Usury is impudent financial mismanagement.

Reading through the disciplinary actions of the Ecumenical Councils of the early church can be an eye-opener. The Councils might often be known for the theological issue that was paramount at the time, but the Councils also issued canons that were intended to regulate practice of the faith.

Thus, for example, the Council of Nicea (325 A.D.), addressed the Arian issue, the dating of Passover, but also issued 20 canons on a range of issues. There were many canons regulating bishops and priests. For example, a man who castrated himself could not be ordained. A bishop, priest or deacon could only live with a woman who was his mother, sister, aunt, “or any other woman completely above suspicion.” A bishop or priest who left his congregation could not be installed in another congregation.
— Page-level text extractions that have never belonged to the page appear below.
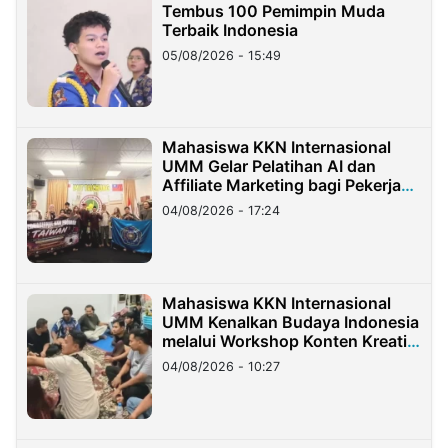
Tembus 100 Pemimpin Muda
Terbaik Indonesia
05/08/2026 - 15:49
Mahasiswa KKN Internasional
UMM Gelar Pelatihan AI dan
Affiliate Marketing bagi Pekerja
Migran Indonesia di Taiwan
04/08/2026 - 17:24
Mahasiswa KKN Internasional
UMM Kenalkan Budaya Indonesia
melalui Workshop Konten Kreatif
di Taiwan
04/08/2026 - 10:27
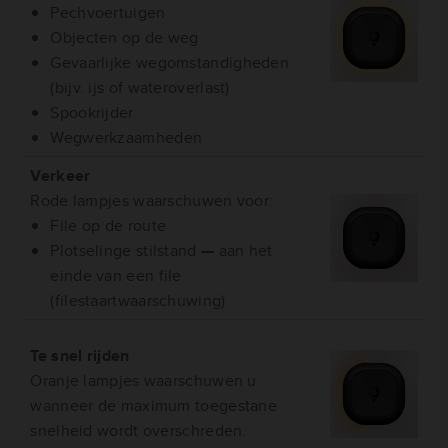
Pechvoertuigen
Objecten op de weg
Gevaarlijke wegomstandigheden
(bijv. ijs of wateroverlast)
Spookrijder
Wegwerkzaamheden
Verkeer
Rode lampjes waarschuwen voor:
File op de route
Plotselinge stilstand
—
aan het
einde van een file
(filestaartwaarschuwing)
Te snel rijden
Oranje lampjes waarschuwen u
wanneer de maximum toegestane
snelheid wordt overschreden.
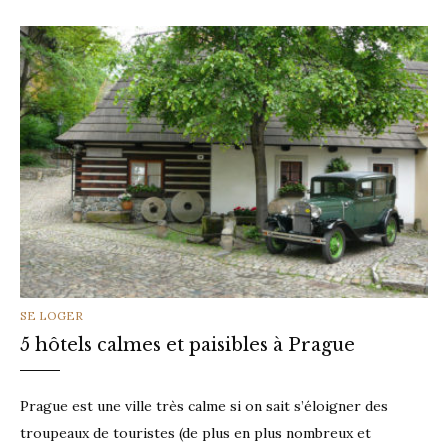
CATEGORIES
SE LOGER
5 hôtels calmes et paisibles à Prague
Prague est une ville très calme si on sait s’éloigner des
troupeaux de touristes (de plus en plus nombreux et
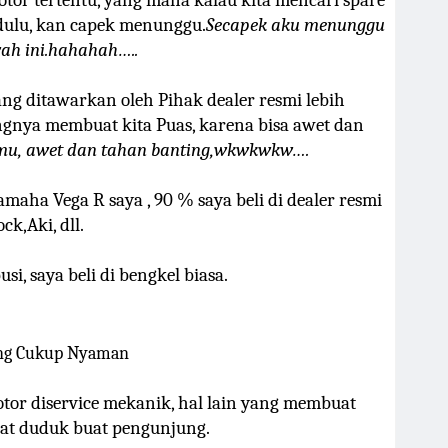
tor tertentu, yang mana kalau kita mencari spare
 dulu, kan capek menunggu.
Secapek aku menunggu
ah ini.hahahah…..
ng ditawarkan oleh Pihak dealer resmi lebih
angnya membuat kita Puas, karena bisa awet dan
mu, awet dan tahan banting,wkwkwkw….
maha Vega R saya , 90 % saya beli di dealer resmi
k,Aki, dll.
si, saya beli di bengkel biasa.
ng Cukup Nyaman
or diservice mekanik, hal lain yang membuat
at duduk buat pengunjung.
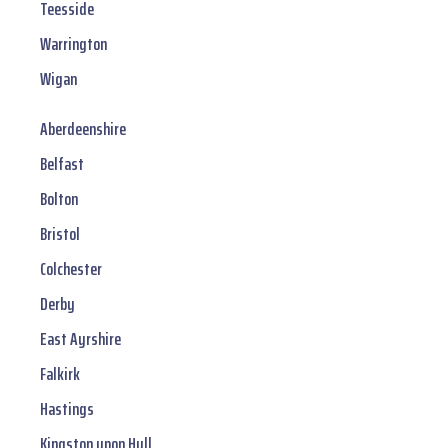
Teesside
Warrington
Wigan
Aberdeenshire
Belfast
Bolton
Bristol
Colchester
Derby
East Ayrshire
Falkirk
Hastings
Kingston upon Hull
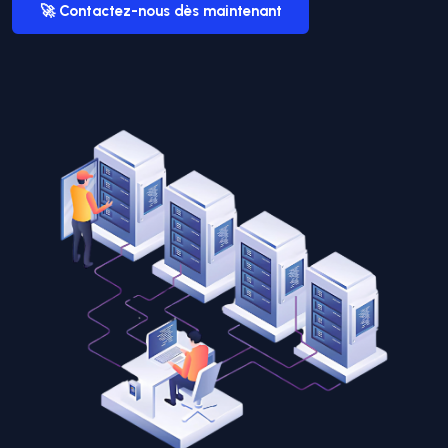
🚀 Contactez-nous dès maintenant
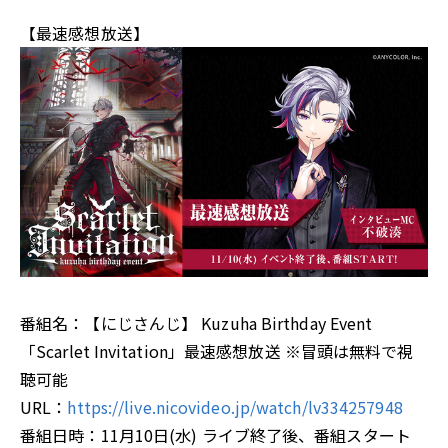
【最速感想放送】
番組名：【にじさんじ】 Kuzuha Birthday Event
「Scarlet Invitation」最速感想放送 ※冒頭は無料で視
聴可能
URL：
https://live.nicovideo.jp/watch/lv334257948
番組日時：11月10日(水) ライブ終了後、番組スタート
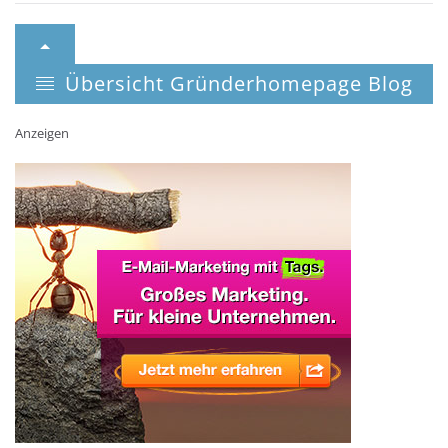
Übersicht Gründerhomepage Blog
Anzeigen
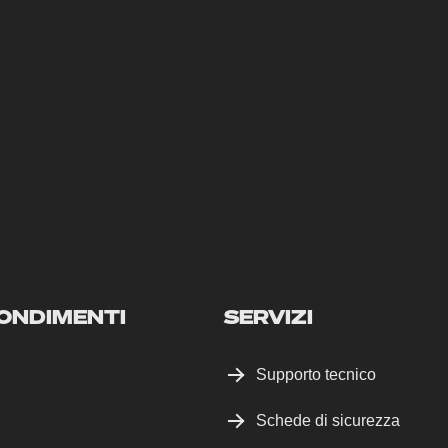
ONDIMENTI
SERVIZI
Supporto tecnico
Schede di sicurezza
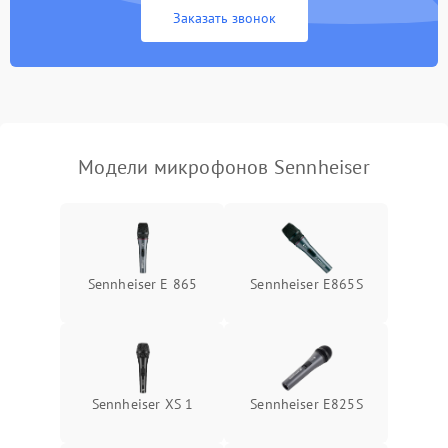
Заказать звонок
Неисправность модуля
Bluetooth (для
1500 ₽
Подробнее →
беспроводных
микрофонов)
Поломка звукоснимателя
(для петличных
1000 ₽
Подробнее →
Модели микрофонов Sennheiser
микрофонов)
Sennheiser E 865
Sennheiser E865S
Sennheiser XS 1
Sennheiser E825S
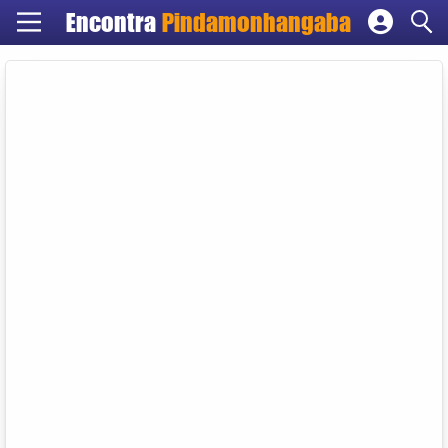
Encontra
Pindamonhangaba
Cadastrar empresa
Fazer login
Criar conta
A bishop could not ordain someone to the priesthood who had been rejected by his own local bishop. Orderly conduct was the order of the day.

But Canon 17 states,

Seeing that many of those enrolled in the clergy, being full of greed and of a shameful money-grubbing spirit, have forgotten the sacred word which says that ‘he did not give his money out for interest’ and who in lending out their money require a certain percentage in return, the holy and great council has judged it just that if anyone, after the publication of this decree, takes interest for a loan or, for whatever reason, holds back half of the loan or invents another thing with the mind to realize a shameful profit, he shall be deposed from the clergy and taken off the clergy list.”

The Council recognized a issue. Interest rates were established by Roman law, apparently running at 12% per month. There was certainly money to be made in the usury market.